We read with great interest the recent article by Martin et al on the role of interleukin-1β (IL-1β) secretion in Blau syndrome (1). To evaluate synergistic effects, the authors measured IL-1β secretion levels in peripheral blood mononuclear cells (PBMCs) isolated from 5 patients with Blau syndrome, compared with levels in the PBMCs of 5 controls, after cells were stimulated with muramyldipeptide, Pam3Cys (a Toll-like receptor-2 [TLR-2] agonist), lipopolysaccharide (LPS), or with combinations of muramyldipeptide and either Pam3Cys or LPS. In addition, Martin and colleagues presented 2 case reports in which recombinant human IL-1 receptor antagonist (anakinra) was not effective in treating Blau syndrome. Finally, the authors stated that Blau syndrome is not mediated by excess IL-1 activity.
We would like to present evidence that is consistent with the findings of Martin et al and to offer our own hypotheses. We also have data on IL-1β secretion levels in the PBMCs of 2 patients with Blau syndrome with an arginine-to-tryptophan mutation at position 334 of NOD-2 (R334W) (Figure 1A). These patients (whose cases have been reported previously ) had both been receiving prednisolone (15 mg/day [0.3 mg/kg]). The methods of isolation of PBMCs and the analysis of cytokine concentrations in culture supernatants were described by us in a previous report (3), and the analysis of patient materials was approved by the Human Research Ethical Committee of Shinshu University. We evaluated secretion levels of IL-1β, tumor necrosis factor α (TNFα), IL-6, and IL-8 in the culture supernatants of PBMCs that were left untreated for 8 hours or incubated with muramyldipeptide (10 ng/ml or 1 μg/ml) (a NOD-2 stimulatory ligand), LPS (0.1 ng/ml or 10 ng/ml) (a TLR-4 stimulatory ligand), or muramyldipeptide (10 ng/ml or 1 μg/ml) combined with a low amount of LPS (0.1 ng/ml).
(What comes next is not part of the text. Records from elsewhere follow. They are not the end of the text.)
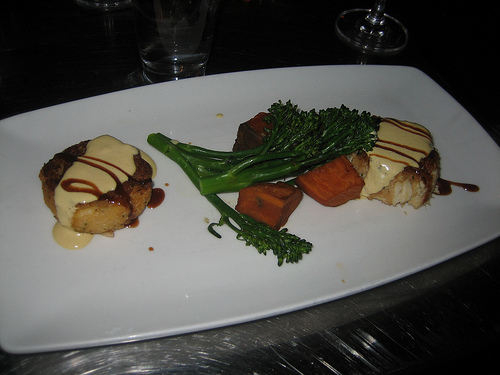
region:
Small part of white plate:
[9, 277, 106, 333]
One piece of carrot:
[235, 181, 303, 228]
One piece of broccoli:
[231, 110, 363, 186]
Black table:
[8, 42, 85, 82]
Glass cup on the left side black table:
[138, 0, 210, 70]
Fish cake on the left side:
[45, 121, 150, 226]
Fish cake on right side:
[350, 115, 442, 202]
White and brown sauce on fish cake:
[65, 145, 126, 195]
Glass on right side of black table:
[335, 0, 421, 55]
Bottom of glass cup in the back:
[83, 2, 133, 13]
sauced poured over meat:
[35, 129, 171, 251]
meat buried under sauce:
[30, 127, 163, 252]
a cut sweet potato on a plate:
[237, 174, 308, 230]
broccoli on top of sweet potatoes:
[192, 84, 387, 206]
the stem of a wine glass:
[332, 0, 412, 59]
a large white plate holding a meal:
[1, 61, 498, 355]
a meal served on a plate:
[36, 99, 477, 264]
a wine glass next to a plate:
[325, 3, 441, 61]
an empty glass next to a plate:
[127, 2, 232, 84]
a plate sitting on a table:
[3, 236, 496, 370]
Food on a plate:
[16, 131, 198, 246]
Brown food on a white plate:
[25, 126, 167, 246]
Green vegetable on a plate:
[150, 126, 296, 258]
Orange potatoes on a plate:
[236, 96, 346, 228]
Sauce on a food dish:
[347, 91, 437, 199]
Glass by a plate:
[127, 3, 249, 84]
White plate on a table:
[34, 73, 428, 333]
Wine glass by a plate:
[337, 3, 413, 69]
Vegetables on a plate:
[167, 104, 406, 259]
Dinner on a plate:
[22, 78, 497, 295]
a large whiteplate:
[6, 43, 496, 340]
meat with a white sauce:
[33, 130, 171, 238]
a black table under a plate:
[5, 248, 495, 370]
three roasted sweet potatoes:
[227, 106, 372, 236]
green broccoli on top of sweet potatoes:
[150, 95, 391, 260]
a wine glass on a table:
[330, 0, 415, 50]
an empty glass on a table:
[115, 1, 220, 79]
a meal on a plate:
[37, 103, 466, 267]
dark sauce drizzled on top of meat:
[59, 149, 141, 202]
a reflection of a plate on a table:
[6, 241, 496, 371]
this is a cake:
[68, 142, 145, 218]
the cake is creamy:
[47, 147, 144, 225]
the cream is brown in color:
[95, 156, 127, 176]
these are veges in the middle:
[213, 149, 270, 175]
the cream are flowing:
[449, 176, 487, 193]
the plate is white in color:
[36, 270, 161, 326]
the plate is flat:
[46, 262, 188, 330]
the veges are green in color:
[331, 130, 344, 135]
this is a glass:
[152, 5, 218, 61]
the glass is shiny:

The data showed that IL-1β secretion from PBMCs isolated from patients with Blau syndrome remained undetectable without stimulation and was low after treatment with muramyldipeptide alone. These findings were the same as in healthy controls. PBMCs isolated from patients exhibited a lower response to LPS stimulation than cells from healthy controls. Notably, the synergistic stimulatory effect of the combination of muramyldipeptide and LPS on IL-1β secretion, which was observed in healthy controls, was not observed in patients with Blau syndrome, while the secretion levels of TNFα, IL-6, and IL-8 in the PBMCs of patients exhibited normal responses compared with healthy volunteers (Figures 1B–D). These observations are consistent with those reported by Martin et al (1).
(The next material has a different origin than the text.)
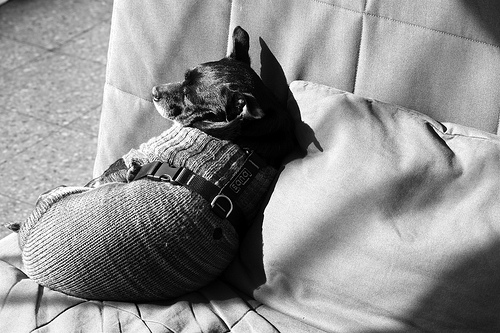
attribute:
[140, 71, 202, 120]
nose — little, black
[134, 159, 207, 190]
harness clasp — plastic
IL-1β synthesis is known to be regulated by a 2-step process: transcriptional and translational regulation, and posttranslational regulation. In the first step, activation of the transcription factor NF-κB leads to transcription of the proIL-1β gene, which can be translated to proIL-1β. The next step is maturation of proIL-1β by inflammasome, which is known to be an IL-1β–processing platform composed of Nod-like receptors, ASC, and caspase 1 (4). The secretion of IL-1β in PBMCs is known to be synergistically induced by muramyldipeptide and LPS. It has also been reported that this synergistic effect of NOD-2 and TLR on IL-1β maturation is caspase 1 dependent and that the activation of caspase 1 and the release of mature IL-1β by muramyldipeptide is NOD-2 dependent (5).
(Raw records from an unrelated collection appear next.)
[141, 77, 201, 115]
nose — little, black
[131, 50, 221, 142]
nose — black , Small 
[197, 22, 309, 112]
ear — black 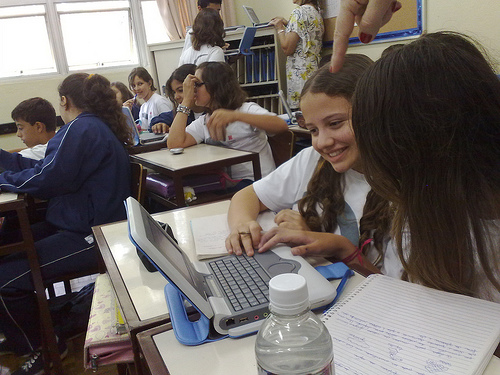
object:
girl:
[223, 53, 401, 280]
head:
[299, 53, 373, 173]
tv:
[122, 197, 337, 336]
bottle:
[255, 272, 335, 374]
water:
[254, 320, 333, 374]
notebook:
[317, 272, 499, 374]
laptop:
[123, 195, 337, 338]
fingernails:
[358, 33, 371, 43]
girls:
[350, 30, 499, 308]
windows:
[54, 10, 141, 69]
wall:
[1, 0, 499, 154]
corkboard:
[311, 0, 424, 44]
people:
[186, 7, 229, 70]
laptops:
[243, 3, 272, 31]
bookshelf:
[226, 27, 286, 119]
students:
[0, 73, 134, 374]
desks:
[136, 288, 499, 375]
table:
[91, 196, 341, 369]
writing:
[336, 308, 474, 359]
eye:
[326, 118, 343, 130]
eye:
[307, 125, 317, 136]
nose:
[314, 128, 334, 151]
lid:
[268, 272, 308, 306]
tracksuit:
[0, 115, 131, 356]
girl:
[0, 69, 142, 374]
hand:
[327, 0, 403, 75]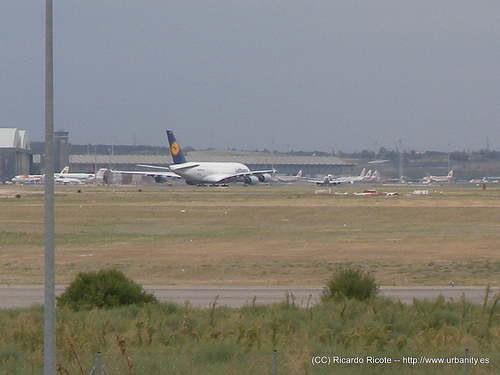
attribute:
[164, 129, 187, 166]
tail — yellow, blue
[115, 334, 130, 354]
weed — brown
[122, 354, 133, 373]
weed — brown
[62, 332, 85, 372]
weed — brown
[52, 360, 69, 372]
weed — brown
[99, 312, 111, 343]
weed — brown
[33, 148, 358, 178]
airport terminal — elongated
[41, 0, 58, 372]
lamp post — metal, tall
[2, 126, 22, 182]
airplane hangar — ovular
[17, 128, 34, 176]
airplane hangar — ovular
Mutated NOD2 in patients with Blau syndrome is thought to be a constitutive active form of NOD-2, which has been found to lead to constitutive NF-κB activation in studies performed in vitro (6, 7). The results of those studies do not contradict the data presented by Martin et al (1) or our own data (Figure 1), because the in vitro observation in HEK 293T cells transfected with the mutated form of NOD2 (R334W) reflects primary initiated high-level NF-κB activation. Activation of NF-κB by constitutive activated mutated NOD-2 occurs via induction of a signaling complex, including RICK/RIP2 and IKK complex. Constitutive NF-κB activation then induces a negative feedback regulator, such as A20, a downstream regulator of RICK/RIP2 (8); therefore, we hypothesize that such a negative feedback regulator may affect inflammasome for IL-1β secretion either directly or indirectly. IL-1β secretion due to a synergistic effect of muramyldipeptide and LPS was not observed in PBMCs isolated from patients with Blau syndrome. Therefore, it is possible that the pathogenesis of Blau syndrome may be related to suppression of IL-1β synthesis.